Saved entries
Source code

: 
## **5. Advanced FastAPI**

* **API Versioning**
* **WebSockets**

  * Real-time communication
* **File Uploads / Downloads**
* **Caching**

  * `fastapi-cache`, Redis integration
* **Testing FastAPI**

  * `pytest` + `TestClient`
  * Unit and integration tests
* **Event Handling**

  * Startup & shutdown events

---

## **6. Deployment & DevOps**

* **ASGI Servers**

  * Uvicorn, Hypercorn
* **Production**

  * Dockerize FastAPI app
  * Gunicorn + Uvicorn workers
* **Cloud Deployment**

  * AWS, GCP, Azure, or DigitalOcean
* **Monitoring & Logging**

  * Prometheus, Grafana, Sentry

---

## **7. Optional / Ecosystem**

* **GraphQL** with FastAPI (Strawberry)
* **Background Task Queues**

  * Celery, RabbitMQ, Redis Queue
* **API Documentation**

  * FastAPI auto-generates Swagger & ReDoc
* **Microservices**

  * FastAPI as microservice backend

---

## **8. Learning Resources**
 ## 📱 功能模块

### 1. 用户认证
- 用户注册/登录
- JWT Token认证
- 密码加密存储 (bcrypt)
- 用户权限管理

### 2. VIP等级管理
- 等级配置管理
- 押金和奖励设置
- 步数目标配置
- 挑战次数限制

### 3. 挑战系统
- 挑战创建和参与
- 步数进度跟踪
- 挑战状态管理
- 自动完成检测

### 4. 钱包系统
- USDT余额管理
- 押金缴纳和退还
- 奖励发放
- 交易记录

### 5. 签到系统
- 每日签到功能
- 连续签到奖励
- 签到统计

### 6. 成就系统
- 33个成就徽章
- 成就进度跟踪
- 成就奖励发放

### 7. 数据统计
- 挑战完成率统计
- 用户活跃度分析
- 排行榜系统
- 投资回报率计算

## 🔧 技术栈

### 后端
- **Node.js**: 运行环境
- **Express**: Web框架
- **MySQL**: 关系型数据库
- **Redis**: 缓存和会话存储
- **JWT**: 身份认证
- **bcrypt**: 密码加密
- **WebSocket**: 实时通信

◆ **TASK TO COMPLETE**: Reproduce the data above line for line, changing nothing.

◆ **RESPONSE BELOW**:
Source code

: 
## **5. Advanced FastAPI**

* **API Versioning**
* **WebSockets**

  * Real-time communication
* **File Uploads / Downloads**
* **Caching**

  * `fastapi-cache`, Redis integration
* **Testing FastAPI**

  * `pytest` + `TestClient`
  * Unit and integration tests
* **Event Handling**

  * Startup & shutdown events

---

## **6. Deployment & DevOps**

* **ASGI Servers**

  * Uvicorn, Hypercorn
* **Production**

  * Dockerize FastAPI app
  * Gunicorn + Uvicorn workers
* **Cloud Deployment**

  * AWS, GCP, Azure, or DigitalOcean
* **Monitoring & Logging**

  * Prometheus, Grafana, Sentry

---

## **7. Optional / Ecosystem**

* **GraphQL** with FastAPI (Strawberry)
* **Background Task Queues**

  * Celery, RabbitMQ, Redis Queue
* **API Documentation**

  * FastAPI auto-generates Swagger & ReDoc
* **Microservices**

  * FastAPI as microservice backend

---

## **8. Learning Resources**
 ## 📱 功能模块

### 1. 用户认证
- 用户注册/登录
- JWT Token认证
- 密码加密存储 (bcrypt)
- 用户权限管理

### 2. VIP等级管理
- 等级配置管理
- 押金和奖励设置
- 步数目标配置
- 挑战次数限制

### 3. 挑战系统
- 挑战创建和参与
- 步数进度跟踪
- 挑战状态管理
- 自动完成检测

### 4. 钱包系统
- USDT余额管理
- 押金缴纳和退还
- 奖励发放
- 交易记录

### 5. 签到系统
- 每日签到功能
- 连续签到奖励
- 签到统计

### 6. 成就系统
- 33个成就徽章
- 成就进度跟踪
- 成就奖励发放

### 7. 数据统计
- 挑战完成率统计
- 用户活跃度分析
- 排行榜系统
- 投资回报率计算

## 🔧 技术栈

### 后端
- **Node.js**: 运行环境
- **Express**: Web框架
- **MySQL**: 关系型数据库
- **Redis**: 缓存和会话存储
- **JWT**: 身份认证
- **bcrypt**: 密码加密
- **WebSocket**: 实时通信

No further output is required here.